Psittacastis trierica

Scientific classification
- Kingdom: Animalia
- Phylum: Arthropoda
- Clade: Pancrustacea
- Class: Insecta
- Order: Lepidoptera
- Family: Depressariidae
- Genus: Psittacastis
- Species: P. trierica
- Binomial name: Psittacastis trierica Meyrick, 1909

= Psittacastis trierica =

- Authority: Meyrick, 1909

Species of moth

Psittacastis trierica is a moth in the family Depressariidae. It was described by Edward Meyrick in 1909. It is found in Bolivia.

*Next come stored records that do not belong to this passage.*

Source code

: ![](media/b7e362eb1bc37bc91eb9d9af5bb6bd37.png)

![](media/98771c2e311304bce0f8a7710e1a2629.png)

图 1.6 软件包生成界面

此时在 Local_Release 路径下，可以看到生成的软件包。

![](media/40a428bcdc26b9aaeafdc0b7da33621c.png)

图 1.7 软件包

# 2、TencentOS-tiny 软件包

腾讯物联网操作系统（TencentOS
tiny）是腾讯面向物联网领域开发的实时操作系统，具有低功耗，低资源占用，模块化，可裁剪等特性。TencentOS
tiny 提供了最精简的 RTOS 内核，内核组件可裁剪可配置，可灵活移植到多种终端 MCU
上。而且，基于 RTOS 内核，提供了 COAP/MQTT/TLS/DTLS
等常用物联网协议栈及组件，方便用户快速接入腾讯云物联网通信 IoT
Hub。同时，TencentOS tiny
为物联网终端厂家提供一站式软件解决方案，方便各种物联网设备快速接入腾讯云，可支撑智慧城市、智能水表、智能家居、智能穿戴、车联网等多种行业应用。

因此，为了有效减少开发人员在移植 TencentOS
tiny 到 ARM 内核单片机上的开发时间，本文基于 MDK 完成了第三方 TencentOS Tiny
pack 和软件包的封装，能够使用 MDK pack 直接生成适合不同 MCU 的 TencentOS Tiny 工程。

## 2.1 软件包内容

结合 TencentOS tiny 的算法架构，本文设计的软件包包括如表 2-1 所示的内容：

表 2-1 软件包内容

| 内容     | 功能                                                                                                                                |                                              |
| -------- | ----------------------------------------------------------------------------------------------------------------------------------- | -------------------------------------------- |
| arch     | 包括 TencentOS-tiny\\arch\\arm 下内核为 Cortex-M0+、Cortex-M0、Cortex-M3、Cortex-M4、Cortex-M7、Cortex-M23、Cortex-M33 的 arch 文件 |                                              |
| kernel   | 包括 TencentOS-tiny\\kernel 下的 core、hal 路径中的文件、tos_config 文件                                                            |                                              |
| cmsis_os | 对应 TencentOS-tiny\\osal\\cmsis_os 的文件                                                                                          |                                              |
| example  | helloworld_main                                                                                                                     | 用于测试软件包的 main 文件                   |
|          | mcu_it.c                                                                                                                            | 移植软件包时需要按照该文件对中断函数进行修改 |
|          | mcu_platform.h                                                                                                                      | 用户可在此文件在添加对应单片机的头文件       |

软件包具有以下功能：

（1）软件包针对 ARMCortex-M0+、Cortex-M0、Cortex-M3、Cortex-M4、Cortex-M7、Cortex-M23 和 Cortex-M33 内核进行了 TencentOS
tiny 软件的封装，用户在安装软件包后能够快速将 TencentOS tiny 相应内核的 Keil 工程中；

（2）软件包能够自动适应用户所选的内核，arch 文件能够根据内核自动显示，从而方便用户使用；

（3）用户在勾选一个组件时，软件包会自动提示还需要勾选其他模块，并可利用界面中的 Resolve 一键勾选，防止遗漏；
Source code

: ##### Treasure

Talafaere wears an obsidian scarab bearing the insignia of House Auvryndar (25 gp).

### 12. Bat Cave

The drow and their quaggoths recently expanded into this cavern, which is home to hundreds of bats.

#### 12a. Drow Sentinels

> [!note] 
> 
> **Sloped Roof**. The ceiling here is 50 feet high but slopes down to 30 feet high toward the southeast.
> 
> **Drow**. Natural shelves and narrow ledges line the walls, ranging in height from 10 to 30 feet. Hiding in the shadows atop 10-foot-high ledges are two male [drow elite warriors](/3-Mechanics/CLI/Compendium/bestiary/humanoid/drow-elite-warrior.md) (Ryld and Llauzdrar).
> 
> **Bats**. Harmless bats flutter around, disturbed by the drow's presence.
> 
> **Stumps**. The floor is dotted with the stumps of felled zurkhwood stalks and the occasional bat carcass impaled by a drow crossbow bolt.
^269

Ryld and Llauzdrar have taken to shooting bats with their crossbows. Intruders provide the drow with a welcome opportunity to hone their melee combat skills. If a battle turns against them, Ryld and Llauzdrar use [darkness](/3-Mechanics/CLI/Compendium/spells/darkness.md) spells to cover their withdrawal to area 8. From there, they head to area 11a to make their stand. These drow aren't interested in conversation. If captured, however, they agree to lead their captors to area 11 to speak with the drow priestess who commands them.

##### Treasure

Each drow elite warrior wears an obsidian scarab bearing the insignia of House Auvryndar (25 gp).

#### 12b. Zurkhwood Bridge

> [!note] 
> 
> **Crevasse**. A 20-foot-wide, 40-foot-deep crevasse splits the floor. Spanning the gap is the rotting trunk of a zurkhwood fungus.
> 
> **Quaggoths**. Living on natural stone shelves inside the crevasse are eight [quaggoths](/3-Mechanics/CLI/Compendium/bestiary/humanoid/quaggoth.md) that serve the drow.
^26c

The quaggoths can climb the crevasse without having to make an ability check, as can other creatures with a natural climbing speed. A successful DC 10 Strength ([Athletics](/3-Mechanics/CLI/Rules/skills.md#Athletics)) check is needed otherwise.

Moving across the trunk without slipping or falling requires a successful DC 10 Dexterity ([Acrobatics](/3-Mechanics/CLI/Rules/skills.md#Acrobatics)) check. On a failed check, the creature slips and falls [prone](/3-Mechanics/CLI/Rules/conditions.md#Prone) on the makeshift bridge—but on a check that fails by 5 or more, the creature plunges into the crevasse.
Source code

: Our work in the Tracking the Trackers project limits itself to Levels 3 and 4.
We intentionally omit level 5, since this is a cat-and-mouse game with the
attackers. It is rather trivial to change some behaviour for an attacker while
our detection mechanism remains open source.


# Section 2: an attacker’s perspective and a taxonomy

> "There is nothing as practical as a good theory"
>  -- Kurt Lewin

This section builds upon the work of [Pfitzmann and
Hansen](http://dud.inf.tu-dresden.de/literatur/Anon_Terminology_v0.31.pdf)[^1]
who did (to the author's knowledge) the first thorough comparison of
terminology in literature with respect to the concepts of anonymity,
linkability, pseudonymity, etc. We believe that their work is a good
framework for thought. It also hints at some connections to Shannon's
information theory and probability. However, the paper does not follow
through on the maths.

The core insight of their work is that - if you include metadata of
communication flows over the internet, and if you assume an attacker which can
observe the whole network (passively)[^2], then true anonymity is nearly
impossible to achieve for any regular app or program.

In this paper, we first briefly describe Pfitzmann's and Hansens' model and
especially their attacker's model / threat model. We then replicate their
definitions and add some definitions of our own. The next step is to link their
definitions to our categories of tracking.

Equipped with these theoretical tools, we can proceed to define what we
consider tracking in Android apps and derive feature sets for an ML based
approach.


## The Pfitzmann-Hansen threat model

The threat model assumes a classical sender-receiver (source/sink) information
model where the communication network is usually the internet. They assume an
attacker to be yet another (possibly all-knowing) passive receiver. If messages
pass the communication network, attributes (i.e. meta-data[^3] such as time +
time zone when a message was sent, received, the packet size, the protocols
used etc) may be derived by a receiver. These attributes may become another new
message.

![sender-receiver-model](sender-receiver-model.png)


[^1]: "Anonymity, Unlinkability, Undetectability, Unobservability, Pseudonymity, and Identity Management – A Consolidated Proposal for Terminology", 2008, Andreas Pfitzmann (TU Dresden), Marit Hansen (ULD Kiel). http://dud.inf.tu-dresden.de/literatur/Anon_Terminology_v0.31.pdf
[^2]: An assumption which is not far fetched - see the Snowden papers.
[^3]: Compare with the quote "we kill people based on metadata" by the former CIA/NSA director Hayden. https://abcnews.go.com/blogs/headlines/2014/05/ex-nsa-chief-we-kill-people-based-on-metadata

The wingspan is 14–16 mm. The forewings are ochreous brown, paler and whitish sprinkled towards the dorsum and with an oblique triangular spot of dark fuscous suffusion on the base of the dorsum, edged with whitish suffusion. There is a straight oblique streak composed of two ochreous-whitish lines separated by grey suffusion, running from one-fifth of the costa to the middle of the dorsum. A trapezoidal white spot is found on the costa before the middle, beneath suffused with whitish ochreous. Below this is a patch of dark grey suffusion containing a whitish-ochreous ring centred with dark fuscous. Two oblique white costal strigulae beyond the middle, the first giving rise to a very oblique bluish-leaden-metallic line dilated downwards, surrounded with orange-ferruginous suffusion, and terminating in a suffused white spot which almost reaches the terminal indentation, the second strigula finely black edged posteriorly and soon running into this line. An oval leaden-metallic spot is found in the disc at two-thirds, followed by a spot of ochreous-white suffusion. The tornal area is indistinctly streaked longitudinally with white and blackish irroration and a white spot occupying the tornal prominence, centred with a black dot. The apical prominence is whitish ochreous, separated by a dark fuscous spot from an inwardly oblique ochreous-whitish costal strigula, the costa between this and the preceding strigulae suffused with dark fuscous. The hindwings are grey, darker posteriorly.